Voici également un récit construit avec une grande habileté. Les évènements ne se succèdent pas par ordre chronologique mais se combinent, peu à peu dans un désordre temporel voulu, jusqu'à nous mener au terme de l'histoire, sans la résoudre totalement, ce que j'ai curieusement regretté et apprécié, car elle semble devoir ainsi se poursuivre, sait-on jamais ?

Voici enfin une auteure qui sait ce qu'écrire veut dire, peut-être  même un peu trop.

Trop et pas assez voilà ou pour moi le bât a blessé.

Des personnages trop parfaits. A plusieurs reprises je me suis interrogée sur ce lieu où tous et toutes ont un tempérament d'une telle sensibilité.
Un récit un peu trop maîtrisé, un style parfois trop travaillé qui m'ont fait souvent penser à un exercice littéraire.
Quant au "pas assez", il concerne particulièrement le noeud du drame, qui m'a semblé  d'une légèreté plus qu'étonnante. Une impulsion, certes, mais tout de même.

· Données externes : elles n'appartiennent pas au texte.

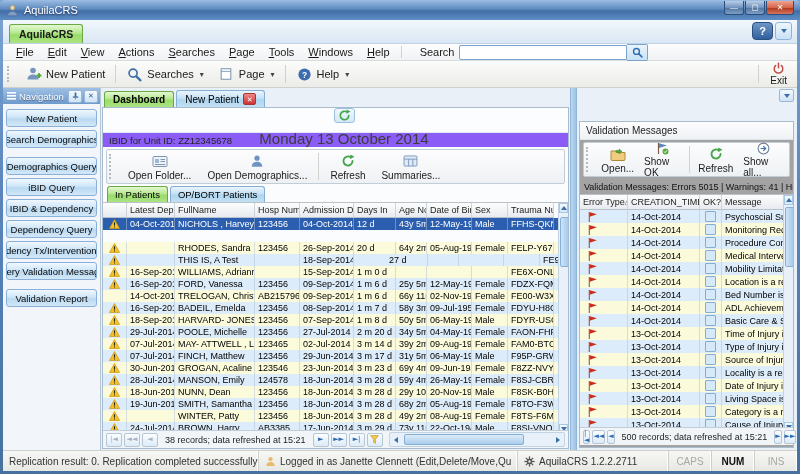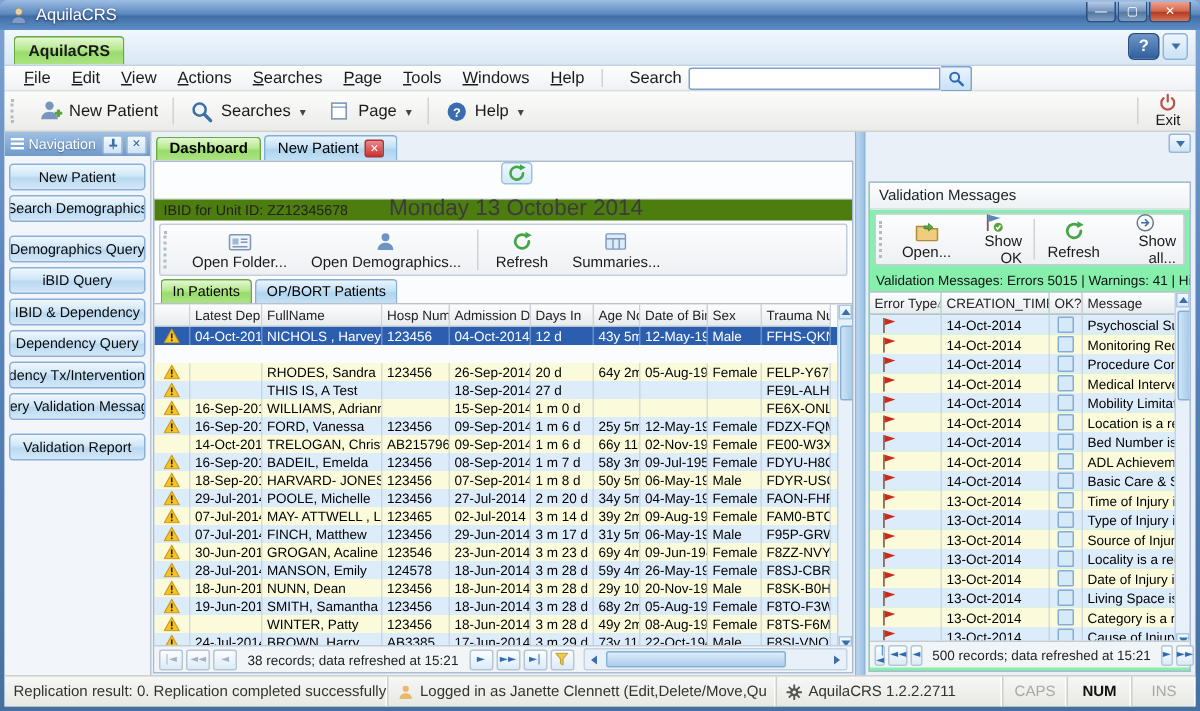"Validation Messages" .rightpanel { background: #86efac -> #a3a3a3; text-align: right -> none }
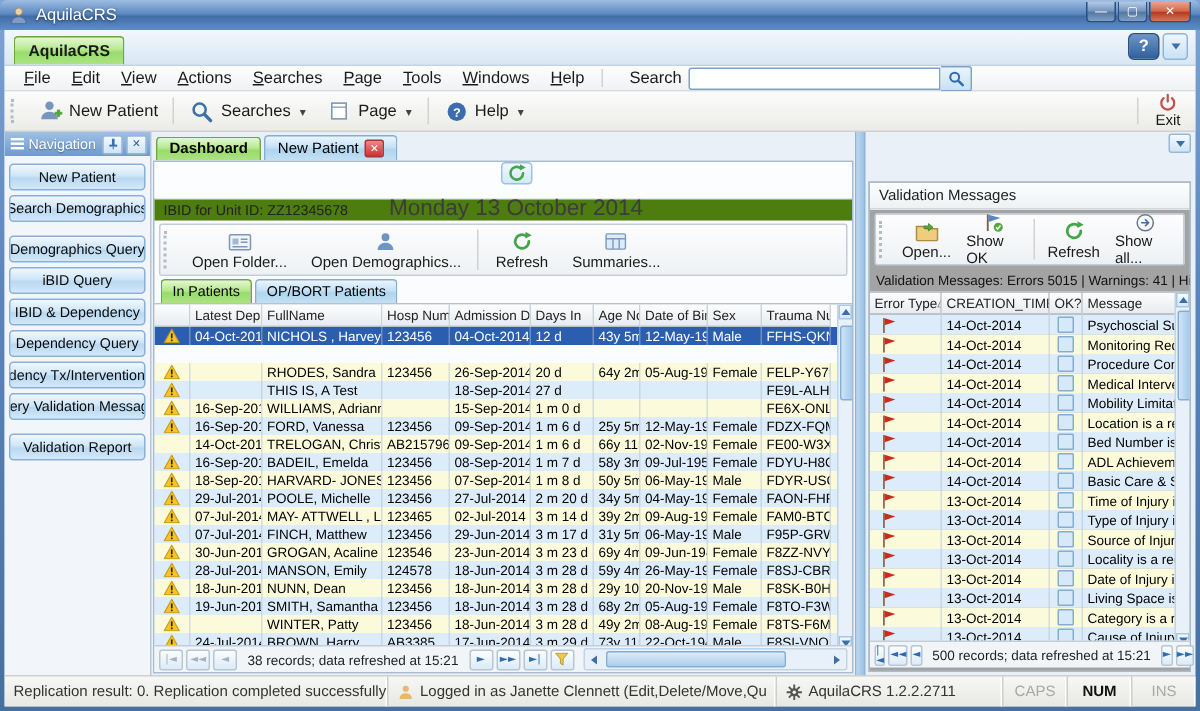"IBID for Unit ID: ZZ12345678" .unitrow { background: #4d7c0f -> #8b5cf6 }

Je conclurai, en disant qu' Emily RUSKOVICH est certainement une auteure à suivre.  Le dernier chapitre est en effet bouleversant. Elle a un grand talent qui serait encore plus éclatant me semble-t-il si elle acceptait  de faire un peu plus simple.
Il faut bien que jeunesse se passe, même lorsqu'elle est prometteuse!


samedi 29 septembre 2018

CIRCE



Titre original : CIRCE - 2018-
Auteure : MADELINE MILLER
Traduction : Christine AUCHE
Editions : Rue Fromentin 2018. 436 pages.

C'est un livre pour tous. Passionnés de mythologie, lecteurs d'Homère et d'Ovide, ou, à l'inverse, tous ceux qui en sont restés à leurs souvenirs de collège, sans avoir envie d'en savoir beaucoup plus.

Voici donc, revue par Madeline Millerl'histoire de Circé, premier enfant du Titan Hélios et de  la belle naïade Persé, fille d'Océan.
Ne sachant trop comment la définir, on la qualifie de "nymphe",  titre qui lui confère quelques pouvoirs, bien éloignés cependant de ceux des déesses.
Circé n'a pas de chance : comment peut-elle si terne avec de tels parents ? Pourquoi a-t-elle cette voix criarde qui indispose toute sa parentèle ? Son père la tolère, sa mère la raille,  ses frère et soeur jumeaux puînés la tarabustent, la traitant même de chèvre. Seul le cadet, AEétés, semble l'aimer, tout au moins un moment.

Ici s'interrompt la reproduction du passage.